Your answer should consist only of the lines below from the one with "En el complejo" through the one with "Nature Medicine", copied exactly.
RECORDS PROVIDED Start Marker
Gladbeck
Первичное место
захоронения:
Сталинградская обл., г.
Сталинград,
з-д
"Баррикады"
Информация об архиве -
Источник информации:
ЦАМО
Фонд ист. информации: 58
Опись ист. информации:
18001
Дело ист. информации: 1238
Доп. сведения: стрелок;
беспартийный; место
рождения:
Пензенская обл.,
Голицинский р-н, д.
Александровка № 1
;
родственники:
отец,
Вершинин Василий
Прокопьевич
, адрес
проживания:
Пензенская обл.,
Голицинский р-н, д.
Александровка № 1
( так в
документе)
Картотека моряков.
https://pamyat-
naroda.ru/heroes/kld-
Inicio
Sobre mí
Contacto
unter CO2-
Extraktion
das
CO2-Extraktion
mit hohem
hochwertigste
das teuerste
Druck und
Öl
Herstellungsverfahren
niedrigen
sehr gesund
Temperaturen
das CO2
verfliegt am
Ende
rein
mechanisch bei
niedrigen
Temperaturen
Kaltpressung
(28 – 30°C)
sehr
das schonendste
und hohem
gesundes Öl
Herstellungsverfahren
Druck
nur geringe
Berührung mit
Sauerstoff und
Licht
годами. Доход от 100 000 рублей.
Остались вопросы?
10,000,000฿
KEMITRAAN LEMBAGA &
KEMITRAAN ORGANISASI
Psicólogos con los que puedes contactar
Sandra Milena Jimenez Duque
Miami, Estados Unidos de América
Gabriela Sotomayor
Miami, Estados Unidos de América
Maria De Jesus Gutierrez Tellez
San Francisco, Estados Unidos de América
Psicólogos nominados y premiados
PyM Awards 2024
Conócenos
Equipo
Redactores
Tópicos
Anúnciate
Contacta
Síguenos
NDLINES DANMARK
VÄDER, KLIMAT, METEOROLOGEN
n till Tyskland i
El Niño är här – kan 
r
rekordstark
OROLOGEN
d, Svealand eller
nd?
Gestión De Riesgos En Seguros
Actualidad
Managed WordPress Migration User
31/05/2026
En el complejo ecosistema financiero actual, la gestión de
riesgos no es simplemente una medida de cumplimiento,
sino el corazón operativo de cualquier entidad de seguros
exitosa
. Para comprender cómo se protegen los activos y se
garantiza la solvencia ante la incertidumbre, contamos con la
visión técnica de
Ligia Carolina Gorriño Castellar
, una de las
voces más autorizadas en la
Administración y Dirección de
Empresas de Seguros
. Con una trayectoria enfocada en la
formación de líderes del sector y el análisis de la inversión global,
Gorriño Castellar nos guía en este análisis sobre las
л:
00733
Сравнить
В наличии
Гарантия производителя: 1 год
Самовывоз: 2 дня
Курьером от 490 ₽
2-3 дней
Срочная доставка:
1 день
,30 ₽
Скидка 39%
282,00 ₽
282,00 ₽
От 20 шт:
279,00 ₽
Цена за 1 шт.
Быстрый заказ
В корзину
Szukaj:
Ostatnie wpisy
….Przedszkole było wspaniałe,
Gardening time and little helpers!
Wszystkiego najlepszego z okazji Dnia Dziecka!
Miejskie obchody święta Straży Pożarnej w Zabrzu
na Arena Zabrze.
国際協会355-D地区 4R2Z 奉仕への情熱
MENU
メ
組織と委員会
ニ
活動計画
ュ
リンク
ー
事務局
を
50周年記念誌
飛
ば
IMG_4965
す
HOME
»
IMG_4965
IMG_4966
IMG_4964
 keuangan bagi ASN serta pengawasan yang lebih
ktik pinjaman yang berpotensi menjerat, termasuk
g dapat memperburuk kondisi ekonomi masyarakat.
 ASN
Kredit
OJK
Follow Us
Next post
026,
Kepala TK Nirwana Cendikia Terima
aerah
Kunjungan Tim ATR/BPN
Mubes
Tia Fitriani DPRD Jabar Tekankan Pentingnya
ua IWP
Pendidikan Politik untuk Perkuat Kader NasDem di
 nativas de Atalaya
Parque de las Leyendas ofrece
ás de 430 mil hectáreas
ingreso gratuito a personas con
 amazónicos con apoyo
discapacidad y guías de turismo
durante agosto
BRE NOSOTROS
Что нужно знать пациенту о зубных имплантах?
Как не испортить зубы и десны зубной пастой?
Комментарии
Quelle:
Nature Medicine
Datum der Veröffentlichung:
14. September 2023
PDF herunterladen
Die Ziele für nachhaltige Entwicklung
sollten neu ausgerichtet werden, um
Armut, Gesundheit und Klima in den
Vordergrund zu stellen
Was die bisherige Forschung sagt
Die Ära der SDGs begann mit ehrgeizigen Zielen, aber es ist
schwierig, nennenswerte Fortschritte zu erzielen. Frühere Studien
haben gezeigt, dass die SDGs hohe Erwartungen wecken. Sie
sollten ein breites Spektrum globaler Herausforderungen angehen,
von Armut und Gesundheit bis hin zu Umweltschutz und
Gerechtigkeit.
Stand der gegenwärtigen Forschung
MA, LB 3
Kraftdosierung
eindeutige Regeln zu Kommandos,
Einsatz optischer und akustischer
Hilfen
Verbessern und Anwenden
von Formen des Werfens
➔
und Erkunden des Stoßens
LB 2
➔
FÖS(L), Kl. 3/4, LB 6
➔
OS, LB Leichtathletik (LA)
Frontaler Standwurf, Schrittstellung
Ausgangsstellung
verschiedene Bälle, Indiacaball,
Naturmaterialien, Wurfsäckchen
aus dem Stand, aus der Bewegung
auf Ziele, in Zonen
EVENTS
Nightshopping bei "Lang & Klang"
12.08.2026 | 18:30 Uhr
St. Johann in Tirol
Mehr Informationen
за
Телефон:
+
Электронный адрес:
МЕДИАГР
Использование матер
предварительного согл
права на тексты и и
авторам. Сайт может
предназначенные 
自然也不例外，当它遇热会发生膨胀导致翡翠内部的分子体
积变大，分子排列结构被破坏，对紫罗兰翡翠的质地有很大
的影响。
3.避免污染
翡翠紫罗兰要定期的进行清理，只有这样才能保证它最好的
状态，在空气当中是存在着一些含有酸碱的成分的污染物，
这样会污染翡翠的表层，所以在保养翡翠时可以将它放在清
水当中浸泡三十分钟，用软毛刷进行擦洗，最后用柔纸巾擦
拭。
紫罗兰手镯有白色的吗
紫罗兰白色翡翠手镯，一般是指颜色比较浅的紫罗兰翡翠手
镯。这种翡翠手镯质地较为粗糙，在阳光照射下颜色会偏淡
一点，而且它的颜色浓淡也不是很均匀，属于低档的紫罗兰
RECORDS PROVIDED End Marker
*YOUR RESPONSE:*
En el complejo ecosistema financiero actual, la gestión de
riesgos no es simplemente una medida de cumplimiento,
sino el corazón operativo de cualquier entidad de seguros
exitosa
. Para comprender cómo se protegen los activos y se
garantiza la solvencia ante la incertidumbre, contamos con la
visión técnica de
Ligia Carolina Gorriño Castellar
, una de las
voces más autorizadas en la
Administración y Dirección de
Empresas de Seguros
. Con una trayectoria enfocada en la
formación de líderes del sector y el análisis de la inversión global,
Gorriño Castellar nos guía en este análisis sobre las
л:
00733
Сравнить
В наличии
Гарантия производителя: 1 год
Самовывоз: 2 дня
Курьером от 490 ₽
2-3 дней
Срочная доставка:
1 день
,30 ₽
Скидка 39%
282,00 ₽
282,00 ₽
От 20 шт:
279,00 ₽
Цена за 1 шт.
Быстрый заказ
В корзину
Szukaj:
Ostatnie wpisy
….Przedszkole było wspaniałe,
Gardening time and little helpers!
Wszystkiego najlepszego z okazji Dnia Dziecka!
Miejskie obchody święta Straży Pożarnej w Zabrzu
na Arena Zabrze.
国際協会355-D地区 4R2Z 奉仕への情熱
MENU
メ
組織と委員会
ニ
活動計画
ュ
リンク
ー
事務局
を
50周年記念誌
飛
ば
IMG_4965
す
HOME
»
IMG_4965
IMG_4966
IMG_4964
 keuangan bagi ASN serta pengawasan yang lebih
ktik pinjaman yang berpotensi menjerat, termasuk
g dapat memperburuk kondisi ekonomi masyarakat.
 ASN
Kredit
OJK
Follow Us
Next post
026,
Kepala TK Nirwana Cendikia Terima
aerah
Kunjungan Tim ATR/BPN
Mubes
Tia Fitriani DPRD Jabar Tekankan Pentingnya
ua IWP
Pendidikan Politik untuk Perkuat Kader NasDem di
 nativas de Atalaya
Parque de las Leyendas ofrece
ás de 430 mil hectáreas
ingreso gratuito a personas con
 amazónicos con apoyo
discapacidad y guías de turismo
durante agosto
BRE NOSOTROS
Что нужно знать пациенту о зубных имплантах?
Как не испортить зубы и десны зубной пастой?
Комментарии
Quelle:
Nature Medicine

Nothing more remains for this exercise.